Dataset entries

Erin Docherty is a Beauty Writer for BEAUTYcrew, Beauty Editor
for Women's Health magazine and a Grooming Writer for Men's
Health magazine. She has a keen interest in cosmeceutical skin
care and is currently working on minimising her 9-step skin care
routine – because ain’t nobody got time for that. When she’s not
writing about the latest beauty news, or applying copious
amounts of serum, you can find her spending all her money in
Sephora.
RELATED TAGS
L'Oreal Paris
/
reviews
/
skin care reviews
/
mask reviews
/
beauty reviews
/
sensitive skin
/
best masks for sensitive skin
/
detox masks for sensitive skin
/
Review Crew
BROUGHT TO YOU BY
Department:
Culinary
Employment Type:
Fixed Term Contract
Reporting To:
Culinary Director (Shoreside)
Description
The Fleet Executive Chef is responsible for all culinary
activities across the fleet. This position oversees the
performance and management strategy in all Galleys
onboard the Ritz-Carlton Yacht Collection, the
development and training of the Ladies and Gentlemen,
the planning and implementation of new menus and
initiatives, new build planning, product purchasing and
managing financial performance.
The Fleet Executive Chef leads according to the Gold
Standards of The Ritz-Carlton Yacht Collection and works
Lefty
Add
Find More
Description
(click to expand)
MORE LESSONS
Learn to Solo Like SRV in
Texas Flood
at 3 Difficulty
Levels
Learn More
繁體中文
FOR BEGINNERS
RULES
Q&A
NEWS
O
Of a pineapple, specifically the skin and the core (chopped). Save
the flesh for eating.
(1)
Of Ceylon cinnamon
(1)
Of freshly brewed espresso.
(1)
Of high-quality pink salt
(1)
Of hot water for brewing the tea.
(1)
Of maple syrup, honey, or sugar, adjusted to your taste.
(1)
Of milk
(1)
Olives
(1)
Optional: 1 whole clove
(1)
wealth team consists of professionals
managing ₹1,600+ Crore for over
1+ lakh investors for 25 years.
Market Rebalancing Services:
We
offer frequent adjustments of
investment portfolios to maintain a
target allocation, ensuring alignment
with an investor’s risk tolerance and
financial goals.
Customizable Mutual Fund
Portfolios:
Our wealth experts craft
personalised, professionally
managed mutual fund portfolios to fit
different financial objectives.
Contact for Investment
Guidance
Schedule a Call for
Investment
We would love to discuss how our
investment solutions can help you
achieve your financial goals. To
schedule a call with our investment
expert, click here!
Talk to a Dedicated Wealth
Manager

[Assignment] Please copy out all the items above with every "Fleet Executive Chef" changed to "Fleet Head Chef", keeping everything else the same.

[Answer section]
Erin Docherty is a Beauty Writer for BEAUTYcrew, Beauty Editor
for Women's Health magazine and a Grooming Writer for Men's
Health magazine. She has a keen interest in cosmeceutical skin
care and is currently working on minimising her 9-step skin care
routine – because ain’t nobody got time for that. When she’s not
writing about the latest beauty news, or applying copious
amounts of serum, you can find her spending all her money in
Sephora.
RELATED TAGS
L'Oreal Paris
/
reviews
/
skin care reviews
/
mask reviews
/
beauty reviews
/
sensitive skin
/
best masks for sensitive skin
/
detox masks for sensitive skin
/
Review Crew
BROUGHT TO YOU BY
Department:
Culinary
Employment Type:
Fixed Term Contract
Reporting To:
Culinary Director (Shoreside)
Description
The Fleet Head Chef is responsible for all culinary
activities across the fleet. This position oversees the
performance and management strategy in all Galleys
onboard the Ritz-Carlton Yacht Collection, the
development and training of the Ladies and Gentlemen,
the planning and implementation of new menus and
initiatives, new build planning, product purchasing and
managing financial performance.
The Fleet Head Chef leads according to the Gold
Standards of The Ritz-Carlton Yacht Collection and works
Lefty
Add
Find More
Description
(click to expand)
MORE LESSONS
Learn to Solo Like SRV in
Texas Flood
at 3 Difficulty
Levels
Learn More
繁體中文
FOR BEGINNERS
RULES
Q&A
NEWS
O
Of a pineapple, specifically the skin and the core (chopped). Save
the flesh for eating.
(1)
Of Ceylon cinnamon
(1)
Of freshly brewed espresso.
(1)
Of high-quality pink salt
(1)
Of hot water for brewing the tea.
(1)
Of maple syrup, honey, or sugar, adjusted to your taste.
(1)
Of milk
(1)
Olives
(1)
Optional: 1 whole clove
(1)
wealth team consists of professionals
managing ₹1,600+ Crore for over
1+ lakh investors for 25 years.
Market Rebalancing Services:
We
offer frequent adjustments of
investment portfolios to maintain a
target allocation, ensuring alignment
with an investor’s risk tolerance and
financial goals.
Customizable Mutual Fund
Portfolios:
Our wealth experts craft
personalised, professionally
managed mutual fund portfolios to fit
different financial objectives.
Contact for Investment
Guidance
Schedule a Call for
Investment
We would love to discuss how our
investment solutions can help you
achieve your financial goals. To
schedule a call with our investment
expert, click here!
Talk to a Dedicated Wealth
Manager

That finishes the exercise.